We booked our tubing tour with Kauai Backcountry Adventures, who would be guiding us down part of the Hanama‘ulu Ditch. After checking in, we were weighed (yep….weighed! I probably should have had less malasadas for breakfast!!). After weigh-in, we were handed hard hats, headlamps, and gloves. We were then herded into large vans (nicer than the ones in Ka Lae) and we drove down some tiny backroads until we reached a clearing where we were dumped out and watched helplessly as the vans drove away.
Just as we were about to panic that we had been abandoned in some Hawaiian Lord of the Flies experiment, we were greeted by a younger version of The Rock (that would be Dwayne Johnson, not Rockefeller Plaza or Alcatraz), who explained the rules:
- Stay in your tube
- If you’re having issues, let one of the guides know
- Stick together as a group
- Do NOT say the water is cold
We were then given a series of directional code words and what they meant, which were mostly for when we were in the tunnels and couldn’t see.
Everyone in the group (about 20 in total) agreed to all the rules and dutifully practiced our code words while we lined up and proceeded down a little ramp where the younger version of The Rock would select a tube for us and help us into it.
April was the first in our group, who declared the water to be refreshing. Although she is from Minnesota and the fact that the water was in liquid form meant that it wasn’t the c-word.
I walked up and–with all the grace of a hippopotamus learning ballet–managed to get into my tube aaaaand HOLYFUCKINGSHIT the water is uh, uh, brisk/refreshing/invigorating/bracing.
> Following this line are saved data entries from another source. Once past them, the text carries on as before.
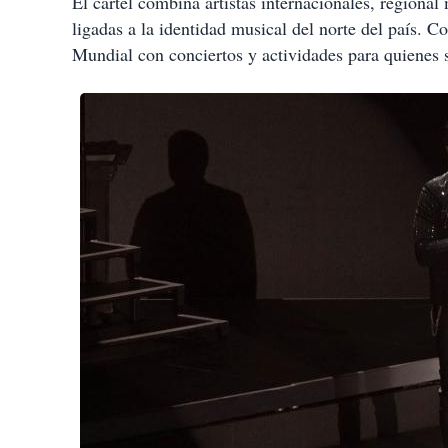
El cartel combina artistas internacionales, regiona
ligadas a la identidad musical del norte del país. Co
Mundial con conciertos y actividades para quienes 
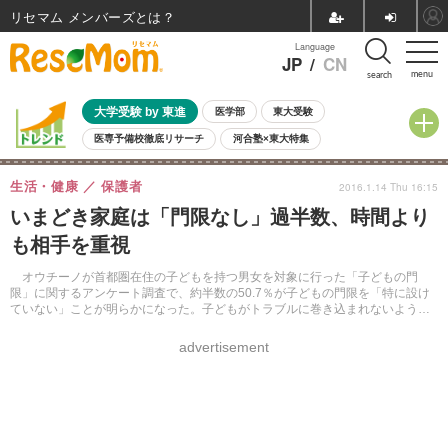
リセマム メンバーズ
Language
JP
/
CN
menu
search
大学受験 by 東進
医学部
東大受験
医専予備校徹底リサーチ
河合塾×東大特集
親子で考える大学選び
高校受験
中学受験
小学校受験
生活・健康
保護者
2016.1.14 Thu 16:15
共通テスト
夏休み
8月開催学校説明会・相談会
いまどき家庭は「門限なし」過半数、時間より
8月開催イベント・WS
全国公立高校 過去問
人気記事
も相手を重視
自由研究教材（小学生向け）
自由研究教材（中学生向け）
ランキング
オウチーノが首都圏在住の子どもを持つ男女を対象に行った「子どもの門
限」に関するアンケート調査で、約半数の50.7％が子どもの門限を「特に設け
ていない」ことが明らかになった。子どもがトラブルに巻き込まれないよう気
をつけていることなども調査している。
advertisement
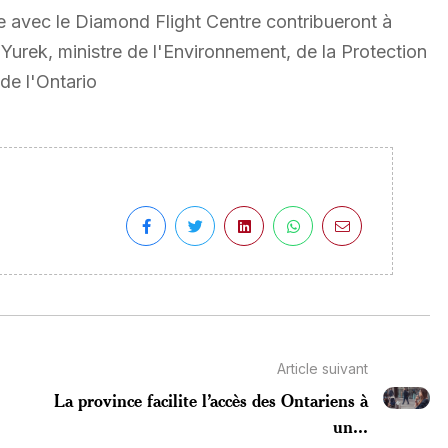
 avec le Diamond Flight Centre contribueront à
Yurek, ministre de l'Environnement, de la Protection
de l'Ontario
Article suivant
La province facilite l’accès des Ontariens à
un...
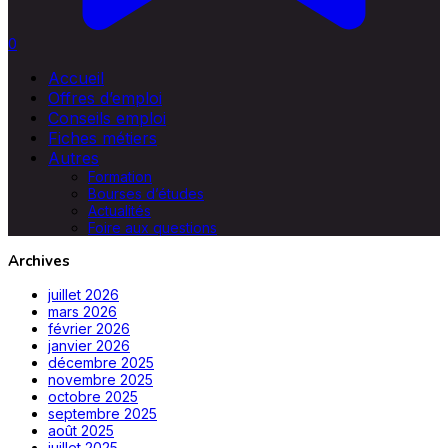
0
Accueil
Offres d’emploi
Conseils emploi
Fiches métiers
Autres
Formation
Bourses d’études
Actualités
Foire aux questions
Archives
juillet 2026
mars 2026
février 2026
janvier 2026
décembre 2025
novembre 2025
octobre 2025
septembre 2025
août 2025
juillet 2025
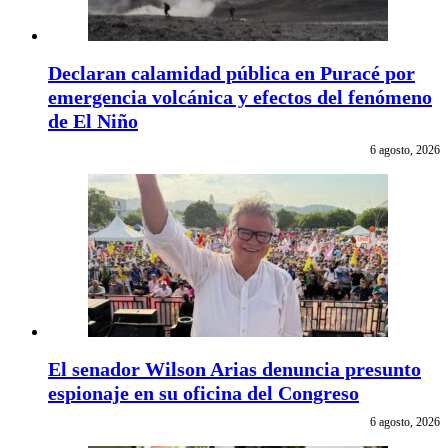
Declaran calamidad pública en Puracé por
emergencia volcánica y efectos del fenómeno
de El Niño
6 agosto, 2026
El senador Wilson Arias denuncia presunto
espionaje en su oficina del Congreso
6 agosto, 2026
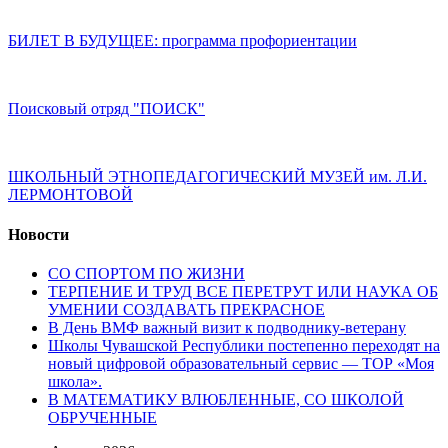
БИЛЕТ В БУДУЩЕЕ: программа профориентации
Поисковый отряд "ПОИСК"
ШКОЛЬНЫЙ ЭТНОПЕДАГОГИЧЕСКИЙ МУЗЕЙ им. Л.И.
ЛЕРМОНТОВОЙ
Новости
СО СПОРТОМ ПО ЖИЗНИ
ТЕРПЕНИЕ И ТРУД ВСЕ ПЕРЕТРУТ ИЛИ НАУКА ОБ
УМЕНИИ СОЗДАВАТЬ ПРЕКРАСНОЕ
В День ВМФ важный визит к подводнику-ветерану
Школы Чувашской Республики постепенно переходят на
новый цифровой образовательный сервис — ТОР «Моя
школа».
В МАТЕМАТИКУ ВЛЮБЛЕННЫЕ, СО ШКОЛОЙ
ОБРУЧЕННЫЕ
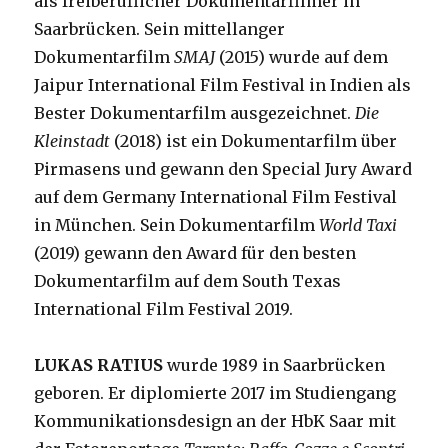
als freiberuflicher Dokumentarfilmer in
Saarbrücken. Sein mittellanger
Dokumentarfilm
SMAJ
(2015) wurde auf dem
Jaipur International Film Festival in Indien als
Bester Dokumentarfilm ausgezeichnet.
Die
Kleinstadt
(2018) ist ein Dokumentarfilm über
Pirmasens und gewann den Special Jury Award
auf dem Germany International Film Festival
in München. Sein Dokumentarfilm
World Taxi
(2019) gewann den Award für den besten
Dokumentarfilm auf dem South Texas
International Film Festival 2019.
LUKAS RATIUS
wurde 1989 in Saarbrücken
geboren. Er diplomierte 2017 im Studiengang
Kommunikationsdesign an der HbK Saar mit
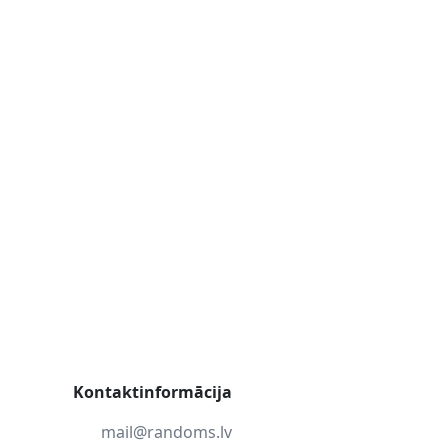
Kontaktinformācija
mail@randoms.lv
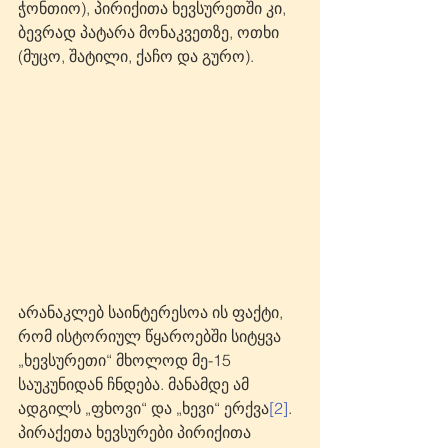
ჭონთიო), პირიქითა ხევსურეთში კი, 
ბევრად პატარა მონაკვეთზე, ოთხი 
(მუცო, შატილი, ქაჩო და გურო). 
არანაკლებ საინტერესოა ის ფაქტი, 
რომ ისტორიულ წყაროებში სიტყვა 
„ხევსურეთი“ მხოლოდ მე-15 
საუკუნიდან ჩნდება. მანამდე ამ 
ადგილს „ფხოვი“ და „ხევი“ ერქვა
[2]
. 
პირაქეთა ხევსურები პირიქითა 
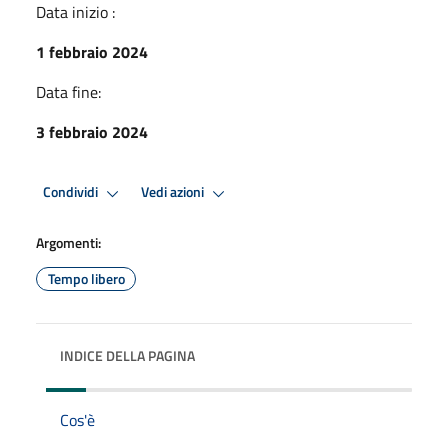
Data inizio :
1 febbraio 2024
Data fine:
3 febbraio 2024
Condividi
Vedi azioni
Argomenti:
Tempo libero
INDICE DELLA PAGINA
Cos'è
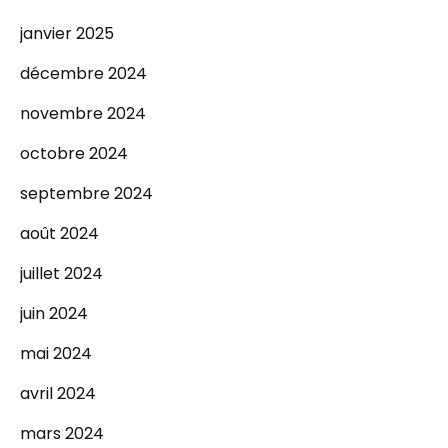
janvier 2025
décembre 2024
novembre 2024
octobre 2024
septembre 2024
août 2024
juillet 2024
juin 2024
mai 2024
avril 2024
mars 2024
I sounded a little like Rainman with a thesaurus, but I did not say the c-word (yay me!).
I can’t quite remember what the punishment for saying the c-word was, but when someone who looks like the younger version of The Rock tells you not to do something, you listen!
However as I floated by the younger version of The Rock, he noticed that I couldn’t get comfortable, so he called me over. After a couple of seconds of watching me struggle to paddle back to him, he walked over and towed me back to the shore. All of this time, mind you, no one else has gotten in the water and were all watching us. He very politely and quietly whispers, “I think you need a slightly bigger tube.” At which point, I start laughing hysterically.
Christi, who was next in line, had a worried look on her face “what’s wrong? what’s wrong?”
Through the laughter I roared “my ass is too big!!”
The younger version of The Rock looked slightly mortified and said “I didn’t say that! I just think a different tube would be more comfortable.”
And he was right, of course…but I couldn’t stop giggling.
Once everyone was in their tube, we set off–stopping periodically to let the stragglers catch up to the group.
The irrigation system had a current moving fast enough to keep pushing us along, but not so fast that we felt like we were in white water rapids. Along the way we came to 4 different tunnels. At each tunnel entrance we’d turn on our lights, which afforded us to see things nearby our tube, but little else.
We laughed, we floated, we got to know other people in our group, and along the way saw some spectacular views. Once we were finished navigating our section of the irrigation ditch, we had a picnic lunch and were offered up in sacrifice to the mosquitos.
All too soon, we found ourselves back in the van navigating the windy roads back to Lihue. It was so much fun! And if you find yourself on the island of Kauai, tubing should be on top of your Things To Do List–just don’t forget the sunscreen and bug spray!